Cette technique présente l'avantage de présenter moins de faux positifs que le double hybride. On peut la perfectionner en rajoutant des séquences d'intégrine entre protéine et sous-unité catalytique. L'intégrine, qui est une ligase, établit une liaison covalente entre les 2 protéines et reformer la luciférase.
Ce principe s'applique à de nombreuses protéines rapporteuses et constitue également la base du système double hybride de la levure, un test PCA archétypal.
Cependant, toutes les protéines ne peuvent être utilisées comme rapporteuse, en effet, il faut qu'elles possèdent des domaines bien distincts qui soient solubles lorsqu'ils sont séparés l'un de l'autre.
Rapporteurs
Toute protéine pouvant être scindée en deux fragments et reconstituée de manière non covalente pour former une protéine fonctionnelle peut être utilisée en PC). Toutefois, les deux fragments doivent présenter une faible affinité l'un pour l'autre de façon à n'être rapprochés que par les protéines interagissantes auxquelles ils sont liés (« appât » et « proie »), car la protéine appât permet d'identifier la protéine proie, voir figure). La protéine produisant un signal détectable est appelée « rapporteur ». Généralement, on utilise comme rapporteurs des enzymes conférant une résistance à la privation de nutriments ou aux antibiotiques, telles que la dihydrofolate-réductase ou la bêta-lactamase, ou des protéines émettant des signaux colorimétriques ou fluorescents. Lorsque des protéines fluorescentes sont reconstituées, le test PCA est appelé test de complémentation de fluorescence bimoléculaire.

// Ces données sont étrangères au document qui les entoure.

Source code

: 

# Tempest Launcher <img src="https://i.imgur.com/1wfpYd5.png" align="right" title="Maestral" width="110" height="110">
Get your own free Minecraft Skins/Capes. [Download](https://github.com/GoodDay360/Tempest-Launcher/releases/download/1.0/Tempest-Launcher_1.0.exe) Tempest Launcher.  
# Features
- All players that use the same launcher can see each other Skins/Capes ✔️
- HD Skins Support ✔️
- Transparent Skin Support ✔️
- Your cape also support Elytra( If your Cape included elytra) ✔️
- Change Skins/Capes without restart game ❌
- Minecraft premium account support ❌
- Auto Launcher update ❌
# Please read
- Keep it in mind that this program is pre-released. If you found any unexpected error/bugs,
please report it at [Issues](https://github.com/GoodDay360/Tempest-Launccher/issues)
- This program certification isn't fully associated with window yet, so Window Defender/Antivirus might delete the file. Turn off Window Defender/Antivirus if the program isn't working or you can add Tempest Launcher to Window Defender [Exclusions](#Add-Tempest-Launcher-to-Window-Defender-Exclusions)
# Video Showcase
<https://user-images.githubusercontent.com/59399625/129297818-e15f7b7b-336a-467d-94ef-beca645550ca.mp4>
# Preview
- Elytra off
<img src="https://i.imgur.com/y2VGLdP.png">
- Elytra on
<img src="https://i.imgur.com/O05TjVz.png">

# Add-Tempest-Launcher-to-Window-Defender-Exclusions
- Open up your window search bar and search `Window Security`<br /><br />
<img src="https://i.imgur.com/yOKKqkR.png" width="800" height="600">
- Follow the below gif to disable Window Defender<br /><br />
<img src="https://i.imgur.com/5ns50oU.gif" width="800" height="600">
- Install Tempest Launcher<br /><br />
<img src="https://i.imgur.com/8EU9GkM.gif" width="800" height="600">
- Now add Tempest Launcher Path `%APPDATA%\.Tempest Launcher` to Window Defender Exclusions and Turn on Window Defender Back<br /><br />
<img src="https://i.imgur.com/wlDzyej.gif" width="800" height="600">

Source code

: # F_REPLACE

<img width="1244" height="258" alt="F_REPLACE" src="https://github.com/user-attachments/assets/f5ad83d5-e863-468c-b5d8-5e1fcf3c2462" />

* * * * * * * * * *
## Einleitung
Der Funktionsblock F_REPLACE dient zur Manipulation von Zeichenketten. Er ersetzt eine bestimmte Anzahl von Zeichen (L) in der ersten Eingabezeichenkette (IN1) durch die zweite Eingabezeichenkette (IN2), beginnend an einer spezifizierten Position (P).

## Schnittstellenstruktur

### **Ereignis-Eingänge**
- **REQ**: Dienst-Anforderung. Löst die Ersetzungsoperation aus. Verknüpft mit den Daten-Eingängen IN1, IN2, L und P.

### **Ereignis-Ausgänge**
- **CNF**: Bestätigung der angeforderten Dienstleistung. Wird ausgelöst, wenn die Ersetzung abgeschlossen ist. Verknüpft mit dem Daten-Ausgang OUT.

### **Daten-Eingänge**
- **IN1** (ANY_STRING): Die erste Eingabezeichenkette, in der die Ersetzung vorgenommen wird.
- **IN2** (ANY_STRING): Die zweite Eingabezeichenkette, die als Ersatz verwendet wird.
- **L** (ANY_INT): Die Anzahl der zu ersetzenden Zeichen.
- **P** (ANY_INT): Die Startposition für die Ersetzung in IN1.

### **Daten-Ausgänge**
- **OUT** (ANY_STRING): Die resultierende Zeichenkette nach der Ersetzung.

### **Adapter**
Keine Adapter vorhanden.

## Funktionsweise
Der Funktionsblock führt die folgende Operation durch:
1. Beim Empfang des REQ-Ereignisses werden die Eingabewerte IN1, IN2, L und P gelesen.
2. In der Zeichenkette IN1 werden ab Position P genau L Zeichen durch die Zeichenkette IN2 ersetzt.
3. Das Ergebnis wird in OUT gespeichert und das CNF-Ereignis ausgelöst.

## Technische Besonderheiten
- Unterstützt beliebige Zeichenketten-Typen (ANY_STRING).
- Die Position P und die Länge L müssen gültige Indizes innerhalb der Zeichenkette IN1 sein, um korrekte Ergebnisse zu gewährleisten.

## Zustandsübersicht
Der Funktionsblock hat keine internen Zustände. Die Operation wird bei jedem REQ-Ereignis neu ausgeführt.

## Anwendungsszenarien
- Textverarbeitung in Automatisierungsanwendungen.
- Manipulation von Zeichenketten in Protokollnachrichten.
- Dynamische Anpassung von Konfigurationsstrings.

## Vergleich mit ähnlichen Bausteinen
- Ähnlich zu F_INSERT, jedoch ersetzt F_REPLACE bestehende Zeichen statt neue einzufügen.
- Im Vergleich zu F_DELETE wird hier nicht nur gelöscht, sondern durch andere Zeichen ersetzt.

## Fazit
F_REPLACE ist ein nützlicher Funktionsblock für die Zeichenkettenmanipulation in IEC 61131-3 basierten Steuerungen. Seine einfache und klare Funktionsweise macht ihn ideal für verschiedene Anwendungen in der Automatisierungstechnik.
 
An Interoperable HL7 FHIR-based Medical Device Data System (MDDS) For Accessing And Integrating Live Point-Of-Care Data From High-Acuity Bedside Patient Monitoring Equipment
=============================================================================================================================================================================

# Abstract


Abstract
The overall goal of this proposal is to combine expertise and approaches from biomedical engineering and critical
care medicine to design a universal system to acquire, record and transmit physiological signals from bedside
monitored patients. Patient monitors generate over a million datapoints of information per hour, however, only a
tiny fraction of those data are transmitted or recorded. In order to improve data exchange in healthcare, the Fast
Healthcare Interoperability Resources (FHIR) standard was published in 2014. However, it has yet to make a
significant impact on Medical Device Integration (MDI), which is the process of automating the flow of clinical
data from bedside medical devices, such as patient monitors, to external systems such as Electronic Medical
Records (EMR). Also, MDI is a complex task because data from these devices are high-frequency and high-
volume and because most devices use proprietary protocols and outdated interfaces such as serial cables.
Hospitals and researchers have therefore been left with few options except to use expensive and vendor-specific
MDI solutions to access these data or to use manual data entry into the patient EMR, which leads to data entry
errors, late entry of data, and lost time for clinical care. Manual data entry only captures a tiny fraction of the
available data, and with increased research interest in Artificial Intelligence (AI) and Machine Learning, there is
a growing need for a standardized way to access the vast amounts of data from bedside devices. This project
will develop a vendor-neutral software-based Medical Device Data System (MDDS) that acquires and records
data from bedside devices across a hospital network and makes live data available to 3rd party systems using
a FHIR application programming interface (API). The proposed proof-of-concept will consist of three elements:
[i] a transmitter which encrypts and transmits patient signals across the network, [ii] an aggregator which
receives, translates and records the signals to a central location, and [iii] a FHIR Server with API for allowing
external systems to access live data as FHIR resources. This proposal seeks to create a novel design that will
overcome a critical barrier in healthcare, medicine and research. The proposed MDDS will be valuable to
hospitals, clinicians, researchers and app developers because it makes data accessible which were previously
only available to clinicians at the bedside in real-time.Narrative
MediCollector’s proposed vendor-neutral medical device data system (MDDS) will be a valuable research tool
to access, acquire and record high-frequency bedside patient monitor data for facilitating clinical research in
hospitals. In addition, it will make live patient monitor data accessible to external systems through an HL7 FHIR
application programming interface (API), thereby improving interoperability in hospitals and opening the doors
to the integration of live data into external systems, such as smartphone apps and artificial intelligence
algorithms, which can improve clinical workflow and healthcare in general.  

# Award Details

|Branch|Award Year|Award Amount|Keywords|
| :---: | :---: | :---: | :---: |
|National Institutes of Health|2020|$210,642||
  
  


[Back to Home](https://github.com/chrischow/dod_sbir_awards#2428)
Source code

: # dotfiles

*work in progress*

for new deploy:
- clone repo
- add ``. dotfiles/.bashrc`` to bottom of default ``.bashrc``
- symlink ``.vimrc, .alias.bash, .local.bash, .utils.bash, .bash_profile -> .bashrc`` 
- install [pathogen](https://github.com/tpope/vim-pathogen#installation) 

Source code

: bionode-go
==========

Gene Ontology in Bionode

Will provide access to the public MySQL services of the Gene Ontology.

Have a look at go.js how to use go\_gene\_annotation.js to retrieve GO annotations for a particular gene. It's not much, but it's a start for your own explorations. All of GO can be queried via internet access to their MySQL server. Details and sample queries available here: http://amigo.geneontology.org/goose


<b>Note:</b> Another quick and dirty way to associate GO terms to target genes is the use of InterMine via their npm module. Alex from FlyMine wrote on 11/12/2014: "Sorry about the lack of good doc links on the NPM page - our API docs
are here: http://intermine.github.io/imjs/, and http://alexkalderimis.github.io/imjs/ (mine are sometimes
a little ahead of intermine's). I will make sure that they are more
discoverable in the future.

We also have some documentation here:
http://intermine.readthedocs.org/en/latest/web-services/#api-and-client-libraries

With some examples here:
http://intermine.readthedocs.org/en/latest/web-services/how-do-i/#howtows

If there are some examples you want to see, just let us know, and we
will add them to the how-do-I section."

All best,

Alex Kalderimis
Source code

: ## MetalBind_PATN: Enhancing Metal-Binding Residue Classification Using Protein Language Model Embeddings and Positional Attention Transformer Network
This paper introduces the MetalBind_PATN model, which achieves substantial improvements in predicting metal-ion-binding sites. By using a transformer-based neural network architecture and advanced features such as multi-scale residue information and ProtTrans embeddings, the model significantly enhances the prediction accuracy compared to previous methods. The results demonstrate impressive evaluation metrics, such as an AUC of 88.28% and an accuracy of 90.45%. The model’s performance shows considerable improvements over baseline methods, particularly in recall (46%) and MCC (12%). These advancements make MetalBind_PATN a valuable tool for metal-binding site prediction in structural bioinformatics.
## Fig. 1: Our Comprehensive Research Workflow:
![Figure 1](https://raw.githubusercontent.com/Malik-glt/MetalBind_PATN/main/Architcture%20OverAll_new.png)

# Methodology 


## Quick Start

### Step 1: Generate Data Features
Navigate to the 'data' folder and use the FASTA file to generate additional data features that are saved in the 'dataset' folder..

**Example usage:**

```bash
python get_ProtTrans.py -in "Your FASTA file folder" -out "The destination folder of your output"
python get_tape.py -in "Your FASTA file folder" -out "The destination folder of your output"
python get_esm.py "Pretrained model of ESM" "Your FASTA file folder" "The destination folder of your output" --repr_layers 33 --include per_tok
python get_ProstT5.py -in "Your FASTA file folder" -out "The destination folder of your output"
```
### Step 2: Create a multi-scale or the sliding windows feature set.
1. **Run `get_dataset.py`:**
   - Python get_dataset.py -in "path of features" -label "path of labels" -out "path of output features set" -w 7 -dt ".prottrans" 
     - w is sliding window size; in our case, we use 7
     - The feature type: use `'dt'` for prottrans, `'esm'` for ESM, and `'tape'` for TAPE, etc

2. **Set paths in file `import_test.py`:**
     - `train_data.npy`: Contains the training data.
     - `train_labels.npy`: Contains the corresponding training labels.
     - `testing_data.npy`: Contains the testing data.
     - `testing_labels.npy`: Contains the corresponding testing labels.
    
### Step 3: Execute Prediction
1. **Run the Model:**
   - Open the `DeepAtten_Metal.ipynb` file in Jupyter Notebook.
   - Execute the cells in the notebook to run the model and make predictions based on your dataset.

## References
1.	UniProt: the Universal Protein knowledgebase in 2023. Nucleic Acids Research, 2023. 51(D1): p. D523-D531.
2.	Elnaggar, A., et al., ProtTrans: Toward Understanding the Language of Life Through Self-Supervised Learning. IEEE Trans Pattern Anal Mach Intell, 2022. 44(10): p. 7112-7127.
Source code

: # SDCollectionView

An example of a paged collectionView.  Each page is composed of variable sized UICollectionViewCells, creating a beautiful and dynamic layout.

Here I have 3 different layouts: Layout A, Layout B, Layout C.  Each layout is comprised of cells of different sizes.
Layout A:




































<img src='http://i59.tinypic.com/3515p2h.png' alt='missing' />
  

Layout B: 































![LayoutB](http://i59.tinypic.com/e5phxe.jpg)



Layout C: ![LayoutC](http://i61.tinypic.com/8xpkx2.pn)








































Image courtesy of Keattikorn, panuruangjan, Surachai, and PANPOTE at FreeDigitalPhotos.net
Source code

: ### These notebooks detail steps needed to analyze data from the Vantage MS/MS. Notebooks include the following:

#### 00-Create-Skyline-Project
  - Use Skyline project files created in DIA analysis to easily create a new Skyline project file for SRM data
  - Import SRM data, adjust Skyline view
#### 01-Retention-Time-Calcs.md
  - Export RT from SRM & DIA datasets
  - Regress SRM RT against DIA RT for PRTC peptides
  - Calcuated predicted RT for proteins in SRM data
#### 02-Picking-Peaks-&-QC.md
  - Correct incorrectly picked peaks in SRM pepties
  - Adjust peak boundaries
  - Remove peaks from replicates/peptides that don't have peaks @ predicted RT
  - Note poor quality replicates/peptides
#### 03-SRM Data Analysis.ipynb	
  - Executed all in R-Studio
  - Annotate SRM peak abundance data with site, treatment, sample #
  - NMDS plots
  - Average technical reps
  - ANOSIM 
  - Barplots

Les protéines suivantes ont été utilisées dans les PCA à protéines scindées :
- Bêta-lactamase[1],[2] ;
- Dihydrofolate-réductase (DHFR)[3] ;
- Kinase d’adhésion focale (FAK)[4] ;
- Gal4, un facteur de transcription de levure (comme dans le système classique à double hybride de levure) ;
- GFP (GFP scindée), par exemple EGFP (protéine fluorescente verte améliorée)[5],[6],[7] ;
- Peroxydase de raifort[8] ;
- Protéine fluorescente infrarouge IFP1.4, un domaine de liaison au chromophore (CBD) modifié d’un bactériophytochrome de Deinococcus radiodurans[9] ;
- LacZ (bêta-galactosidase)[10] ;
- Luciférase[11],[12], dont ReBiL (luciférase bimoléculaire améliorée par recombinase)[13] et la luciférase de Gaussia princeps (en)[14] ; parmi les produits commerciaux utilisant la luciférase, on trouve NanoLuc et NanoBIT[15] ; une modification a également été développée pour les interactions associées aux gouttelettes lipidiques[16] ;
- FAST (splitFAST)[17] ;
- TEV (protéase du virus de la mosaïque du tabac)[18] ;
- Ubiquitine[19].
Application à l'échelle du génome
Les méthodes mentionnées ci-dessus ont été appliquées à des génomes entiers, par exemple celui de la levure[3] ou de la bactérie de la syphilis[20].